Violence ensued, as does with all conquests, but these wars – and the founding of the Spanish Empire – ignited the greatest transfer of ideas, culture, human populations, food, animals, technology, and disease in history, in the form of the Columbian Exchange: an event with which the modern world would not be what it is. Likewise, a new name was given to these lands by European intellectuals that has since stuck. In creating ‘America,’ a culture clash of cataclysmic proportion was unleashed, one in which entire peoples were shattered from existence, and an empire – like unto which the world had not yet seen – rose from their demise.
- By unit’s end, students will have an understanding of the men who explored, named, and conquered the Americas for Spain.
- They are to understand their actions in the context of the sixteenth century; noting the ignorance of the Spanish (and Afro Eurasians as a whole), in terms of the geography, cultures, and breath of the lands they had entered.
- Likewise, students will come to know of the Taino, the first major culture encountered by the Spanish, their way of life and organization; how that information was recorded and passed down, and what fate befell them, when their world was suddenly turned upside down.
- Finally, students will appreciate the significance of men like Columbus, whose actions (while brutal in modern eyes), unleashed the greatest transfer of ideas, plants, animals, foods, technologies, and people, in human history.
- Monday: Context – Isabel and Fernando. Two monarchs and the country they forged. Their rise to power, differences in the two kingdoms they ruled. War with Portugal; consequences for Spain; conclusion of the Reconquista; policies towards Spanish Jews. Impudence behind patronage of Columbus.

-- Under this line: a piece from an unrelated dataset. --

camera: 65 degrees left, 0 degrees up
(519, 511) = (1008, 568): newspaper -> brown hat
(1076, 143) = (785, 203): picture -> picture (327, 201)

- Tuesday: Columbus and the Taino. Context of Columbus’s voyage. His voyage; insights on native Tainos. Who were they? Language and culture; how Spanish missionaries recorded their cultural traits for posterity. Columbus’s behavior against them; possible reasons for it; Spanish government’s response; imprisonment. Significance.
- Wednesday: Amerigo Vespucci and How America got its Name: Did Columbus discover America, or was it Amerigo Vespucci? Vespucci’s life before his voyages. His role in the early voyages; the letters he writes of his journeys; how his name was bequeathed to a Continent, by two German intellectuals. What did these early explorers know of the lands they encountered?

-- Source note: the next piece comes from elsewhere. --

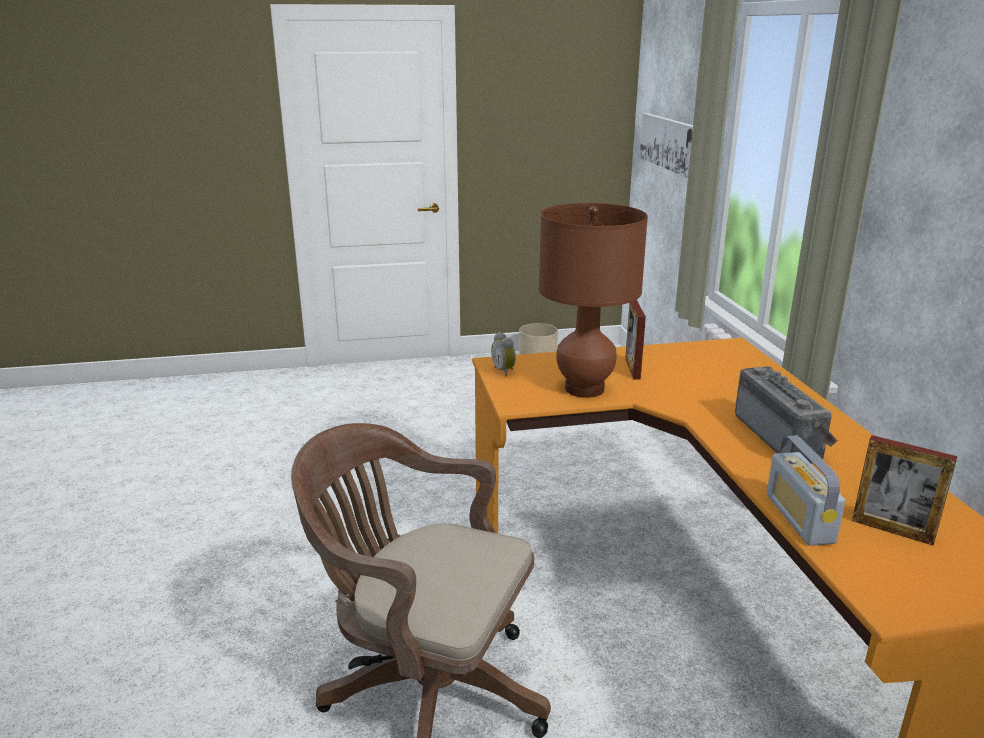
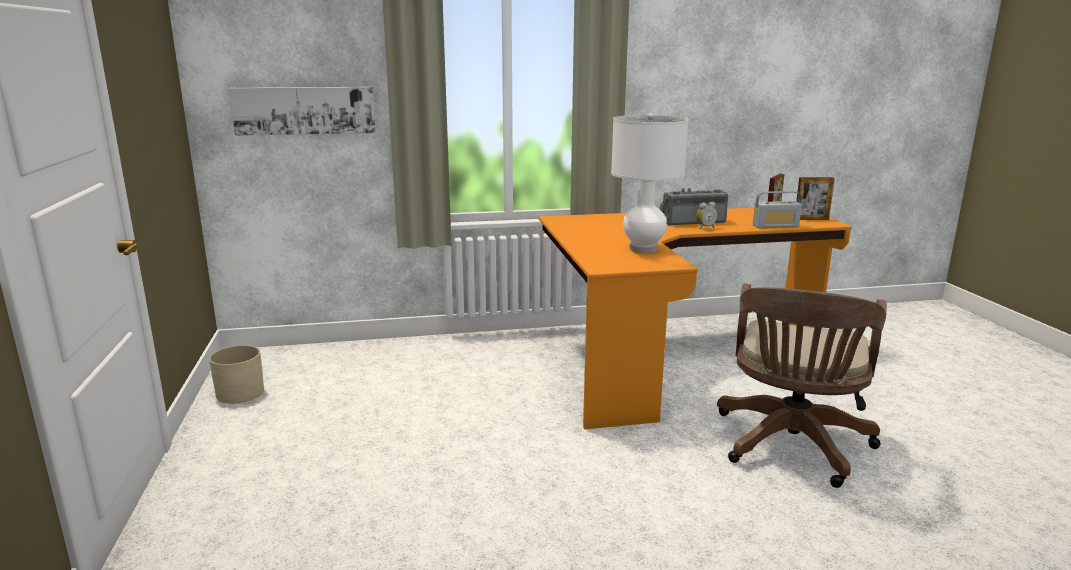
camera: 90 degrees left, 5 degrees down
(505, 371) = (617, 265): alarm clock -> alarm clock (704, 228)
(584, 389) = (643, 249): brown table lamp -> white table lamp
(632, 368) = (603, 238): picture frame -> picture frame (811, 219)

- Thursday: Vasco Nunez de Balboa – Accomplishments – what did Balboa achieve to give him lasting fame? Why was this significant for the Spanish? Why was he killed by his own? Highlight rivalries among Spaniards early in the Conquest. How secure was authority? How established was government?
- Friday: The Columbian Exchange – Origin of the term; what was brought to the Americas; what was taken back to the old world? Population numbers, disease; scholarly debates. Significance to world history.
- Unit summaries on huntthepast.com, for use in this lesson plan:
- Books, particularly primary sources, such as letters and histories written by the participants. What did the participants have to say of their own doings in the Americas?
- Videos, books, images, activities, and maps provided by www.huntthepast.com, as well as any the instructor may deem appropriate, are to be utilized as teaching aid.
- Students will gain an appreciation for the countless unknowns faced by the early Spanish explorers and conquerors.
- Students will come to understand the context for Columbus’s voyages, and the names, culture, and fate of the people he first encountered.
- They will know the complicated story behind Amerigo Vespucci’s naval career; the significance of his letters, and the names of the men who gave America its name.
- Finally, students will appreciate the significance of the Columbian Exchange, its fundamental importance to world history, and the ongoing scholarly debates surrounding various aspects of it.
- Students should also begin to put things in context – a very necessary skill in understanding history.